-- Activity --
Every line of the entries below from the one containing "5 Intellectual Property Rights; Warranty" to the one containing "5.2 Warranty and Disclaimer.", both ends included, must be written out exactly. No other line belongs in the answer.

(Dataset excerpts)
────

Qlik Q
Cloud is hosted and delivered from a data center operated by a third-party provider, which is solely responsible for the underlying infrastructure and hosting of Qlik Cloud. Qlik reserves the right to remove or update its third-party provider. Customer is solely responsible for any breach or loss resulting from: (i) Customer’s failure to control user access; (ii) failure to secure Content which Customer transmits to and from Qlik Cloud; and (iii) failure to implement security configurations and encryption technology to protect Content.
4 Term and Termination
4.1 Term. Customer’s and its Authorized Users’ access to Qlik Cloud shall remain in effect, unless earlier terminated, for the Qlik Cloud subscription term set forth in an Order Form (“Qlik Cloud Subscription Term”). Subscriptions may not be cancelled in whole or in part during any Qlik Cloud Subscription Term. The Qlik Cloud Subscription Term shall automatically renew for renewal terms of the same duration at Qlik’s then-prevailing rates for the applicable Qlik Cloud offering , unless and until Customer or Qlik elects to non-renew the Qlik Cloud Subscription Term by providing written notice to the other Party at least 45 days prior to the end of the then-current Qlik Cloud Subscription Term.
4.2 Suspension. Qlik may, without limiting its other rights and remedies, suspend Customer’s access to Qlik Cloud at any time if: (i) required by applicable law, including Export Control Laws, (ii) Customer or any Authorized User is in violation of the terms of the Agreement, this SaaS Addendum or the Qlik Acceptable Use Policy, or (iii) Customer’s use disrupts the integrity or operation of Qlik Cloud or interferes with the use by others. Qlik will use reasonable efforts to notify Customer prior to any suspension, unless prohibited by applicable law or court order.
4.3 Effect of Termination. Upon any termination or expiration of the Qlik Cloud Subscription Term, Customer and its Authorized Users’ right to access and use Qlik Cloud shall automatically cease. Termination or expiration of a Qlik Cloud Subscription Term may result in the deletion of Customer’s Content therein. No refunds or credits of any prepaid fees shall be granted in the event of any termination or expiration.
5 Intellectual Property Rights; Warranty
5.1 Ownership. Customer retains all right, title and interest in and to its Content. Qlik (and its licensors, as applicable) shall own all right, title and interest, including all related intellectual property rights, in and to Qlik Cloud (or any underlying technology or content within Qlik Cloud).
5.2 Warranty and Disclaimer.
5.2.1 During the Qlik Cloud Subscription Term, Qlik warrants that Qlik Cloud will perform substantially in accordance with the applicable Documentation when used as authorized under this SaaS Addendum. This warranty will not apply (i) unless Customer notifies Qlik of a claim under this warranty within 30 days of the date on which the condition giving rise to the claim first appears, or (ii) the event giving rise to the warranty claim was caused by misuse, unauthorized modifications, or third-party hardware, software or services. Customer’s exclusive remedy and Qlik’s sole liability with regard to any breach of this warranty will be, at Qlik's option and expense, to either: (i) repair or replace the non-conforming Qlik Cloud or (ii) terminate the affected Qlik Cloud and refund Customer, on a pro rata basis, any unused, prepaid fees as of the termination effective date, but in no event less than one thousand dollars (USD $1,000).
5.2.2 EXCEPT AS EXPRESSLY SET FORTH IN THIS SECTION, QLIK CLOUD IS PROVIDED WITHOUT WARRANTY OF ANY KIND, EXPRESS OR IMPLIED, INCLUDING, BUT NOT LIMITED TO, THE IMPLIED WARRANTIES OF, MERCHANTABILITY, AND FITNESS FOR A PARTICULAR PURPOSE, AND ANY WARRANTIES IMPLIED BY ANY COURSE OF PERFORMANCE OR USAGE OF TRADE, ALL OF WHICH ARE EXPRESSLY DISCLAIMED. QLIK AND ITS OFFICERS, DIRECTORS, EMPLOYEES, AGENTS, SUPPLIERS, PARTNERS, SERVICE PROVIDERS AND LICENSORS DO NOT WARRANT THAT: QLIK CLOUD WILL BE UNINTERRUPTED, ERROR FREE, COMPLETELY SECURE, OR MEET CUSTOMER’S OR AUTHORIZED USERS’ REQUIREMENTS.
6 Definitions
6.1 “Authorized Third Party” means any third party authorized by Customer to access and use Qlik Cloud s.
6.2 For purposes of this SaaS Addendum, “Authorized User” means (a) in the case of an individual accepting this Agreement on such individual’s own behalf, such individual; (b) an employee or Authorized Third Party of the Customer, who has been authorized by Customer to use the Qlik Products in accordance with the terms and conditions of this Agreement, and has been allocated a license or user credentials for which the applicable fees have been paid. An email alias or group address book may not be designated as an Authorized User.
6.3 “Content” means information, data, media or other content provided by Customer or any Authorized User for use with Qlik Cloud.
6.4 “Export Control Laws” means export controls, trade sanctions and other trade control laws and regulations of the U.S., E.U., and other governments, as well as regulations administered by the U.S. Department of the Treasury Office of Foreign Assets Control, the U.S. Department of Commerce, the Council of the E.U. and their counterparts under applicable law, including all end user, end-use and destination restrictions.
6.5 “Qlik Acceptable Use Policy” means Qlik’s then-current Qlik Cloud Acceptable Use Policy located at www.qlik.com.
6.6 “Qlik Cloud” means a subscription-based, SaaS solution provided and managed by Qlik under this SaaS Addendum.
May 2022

────

-- Final answer --
5 Intellectual Property Rights; Warranty
5.1 Ownership. Customer retains all right, title and interest in and to its Content. Qlik (and its licensors, as applicable) shall own all right, title and interest, including all related intellectual property rights, in and to Qlik Cloud (or any underlying technology or content within Qlik Cloud).
5.2 Warranty and Disclaimer.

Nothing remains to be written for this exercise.